> _WORK INSTRUCTIONS_: Will you put everything from the start of the records below down to and including the line containing "scientific name: Microgramma percussa" into a JSON list of strings, one string per line, with blank lines left out?

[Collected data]
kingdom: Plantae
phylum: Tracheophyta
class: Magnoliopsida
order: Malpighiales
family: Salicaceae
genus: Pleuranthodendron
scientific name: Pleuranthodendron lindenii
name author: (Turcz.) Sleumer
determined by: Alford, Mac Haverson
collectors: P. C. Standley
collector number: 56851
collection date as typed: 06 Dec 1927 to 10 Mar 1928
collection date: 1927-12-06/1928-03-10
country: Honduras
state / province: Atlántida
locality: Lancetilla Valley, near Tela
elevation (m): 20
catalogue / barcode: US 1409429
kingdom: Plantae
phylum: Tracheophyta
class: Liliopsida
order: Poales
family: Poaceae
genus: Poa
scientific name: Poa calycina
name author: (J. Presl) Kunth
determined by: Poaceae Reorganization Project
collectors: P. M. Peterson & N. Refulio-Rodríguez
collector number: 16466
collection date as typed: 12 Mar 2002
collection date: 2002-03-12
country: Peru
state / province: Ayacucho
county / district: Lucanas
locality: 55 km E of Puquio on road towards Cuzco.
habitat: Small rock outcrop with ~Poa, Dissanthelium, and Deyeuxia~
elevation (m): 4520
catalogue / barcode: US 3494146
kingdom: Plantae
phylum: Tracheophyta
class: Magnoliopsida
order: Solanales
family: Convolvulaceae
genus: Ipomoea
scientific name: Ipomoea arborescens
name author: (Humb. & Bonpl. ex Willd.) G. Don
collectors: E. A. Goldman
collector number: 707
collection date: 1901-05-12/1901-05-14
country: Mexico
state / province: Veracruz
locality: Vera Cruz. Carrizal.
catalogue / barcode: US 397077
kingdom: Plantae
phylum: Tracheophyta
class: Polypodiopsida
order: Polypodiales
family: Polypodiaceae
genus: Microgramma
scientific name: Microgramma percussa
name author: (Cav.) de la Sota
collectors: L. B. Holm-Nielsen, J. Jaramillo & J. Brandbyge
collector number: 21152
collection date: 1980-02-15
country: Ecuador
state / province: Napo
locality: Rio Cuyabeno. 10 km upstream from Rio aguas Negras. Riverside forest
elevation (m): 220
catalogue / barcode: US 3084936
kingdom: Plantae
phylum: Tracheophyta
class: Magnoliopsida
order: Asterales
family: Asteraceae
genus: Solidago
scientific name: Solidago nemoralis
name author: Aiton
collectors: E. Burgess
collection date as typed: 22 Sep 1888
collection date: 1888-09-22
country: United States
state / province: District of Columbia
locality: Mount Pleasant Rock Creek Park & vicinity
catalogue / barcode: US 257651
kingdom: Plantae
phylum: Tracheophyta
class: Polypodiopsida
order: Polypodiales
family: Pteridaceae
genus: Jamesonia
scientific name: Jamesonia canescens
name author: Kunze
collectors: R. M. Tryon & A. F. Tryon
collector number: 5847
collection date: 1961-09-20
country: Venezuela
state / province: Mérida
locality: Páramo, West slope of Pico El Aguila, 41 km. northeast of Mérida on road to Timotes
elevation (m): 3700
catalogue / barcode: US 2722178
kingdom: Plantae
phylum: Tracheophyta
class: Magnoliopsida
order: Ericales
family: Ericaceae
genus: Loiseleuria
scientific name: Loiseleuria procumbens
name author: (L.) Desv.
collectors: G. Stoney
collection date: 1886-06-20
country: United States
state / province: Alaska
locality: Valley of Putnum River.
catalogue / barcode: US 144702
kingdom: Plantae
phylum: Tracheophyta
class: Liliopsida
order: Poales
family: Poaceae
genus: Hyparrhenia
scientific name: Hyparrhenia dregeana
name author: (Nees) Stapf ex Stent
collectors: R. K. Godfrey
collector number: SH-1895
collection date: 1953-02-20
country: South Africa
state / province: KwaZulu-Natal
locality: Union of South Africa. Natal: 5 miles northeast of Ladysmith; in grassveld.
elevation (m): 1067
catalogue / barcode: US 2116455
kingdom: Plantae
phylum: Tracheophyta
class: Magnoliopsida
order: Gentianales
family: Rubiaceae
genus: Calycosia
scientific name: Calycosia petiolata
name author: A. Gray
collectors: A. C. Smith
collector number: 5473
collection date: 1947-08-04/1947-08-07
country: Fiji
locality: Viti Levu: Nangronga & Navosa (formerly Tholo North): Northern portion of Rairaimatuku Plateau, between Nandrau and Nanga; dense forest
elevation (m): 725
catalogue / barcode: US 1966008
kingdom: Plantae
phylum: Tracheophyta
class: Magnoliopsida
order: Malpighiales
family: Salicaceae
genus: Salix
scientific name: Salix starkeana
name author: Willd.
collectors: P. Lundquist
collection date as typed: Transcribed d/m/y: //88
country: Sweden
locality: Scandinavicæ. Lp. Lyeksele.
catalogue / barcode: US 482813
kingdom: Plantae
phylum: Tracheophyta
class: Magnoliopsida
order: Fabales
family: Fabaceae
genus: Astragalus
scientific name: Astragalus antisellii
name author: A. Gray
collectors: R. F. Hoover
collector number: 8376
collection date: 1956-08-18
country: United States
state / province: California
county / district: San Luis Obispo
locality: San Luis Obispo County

> _PROBLEM SOLUTION_:
[
  "kingdom: Plantae",
  "phylum: Tracheophyta",
  "class: Magnoliopsida",
  "order: Malpighiales",
  "family: Salicaceae",
  "genus: Pleuranthodendron",
  "scientific name: Pleuranthodendron lindenii",
  "name author: (Turcz.) Sleumer",
  "determined by: Alford, Mac Haverson",
  "collectors: P. C. Standley",
  "collector number: 56851",
  "collection date as typed: 06 Dec 1927 to 10 Mar 1928",
  "collection date: 1927-12-06/1928-03-10",
  "country: Honduras",
  "state / province: Atlántida",
  "locality: Lancetilla Valley, near Tela",
  "elevation (m): 20",
  "catalogue / barcode: US 1409429",
  "kingdom: Plantae",
  "phylum: Tracheophyta",
  "class: Liliopsida",
  "order: Poales",
  "family: Poaceae",
  "genus: Poa",
  "scientific name: Poa calycina",
  "name author: (J. Presl) Kunth",
  "determined by: Poaceae Reorganization Project",
  "collectors: P. M. Peterson & N. Refulio-Rodríguez",
  "collector number: 16466",
  "collection date as typed: 12 Mar 2002",
  "collection date: 2002-03-12",
  "country: Peru",
  "state / province: Ayacucho",
  "county / district: Lucanas",
  "locality: 55 km E of Puquio on road towards Cuzco.",
  "habitat: Small rock outcrop with ~Poa, Dissanthelium, and Deyeuxia~",
  "elevation (m): 4520",
  "catalogue / barcode: US 3494146",
  "kingdom: Plantae",
  "phylum: Tracheophyta",
  "class: Magnoliopsida",
  "order: Solanales",
  "family: Convolvulaceae",
  "genus: Ipomoea",
  "scientific name: Ipomoea arborescens",
  "name author: (Humb. & Bonpl. ex Willd.) G. Don",
  "collectors: E. A. Goldman",
  "collector number: 707",
  "collection date: 1901-05-12/1901-05-14",
  "country: Mexico",
  "state / province: Veracruz",
  "locality: Vera Cruz. Carrizal.",
  "catalogue / barcode: US 397077",
  "kingdom: Plantae",
  "phylum: Tracheophyta",
  "class: Polypodiopsida",
  "order: Polypodiales",
  "family: Polypodiaceae",
  "genus: Microgramma",
  "scientific name: Microgramma percussa"
]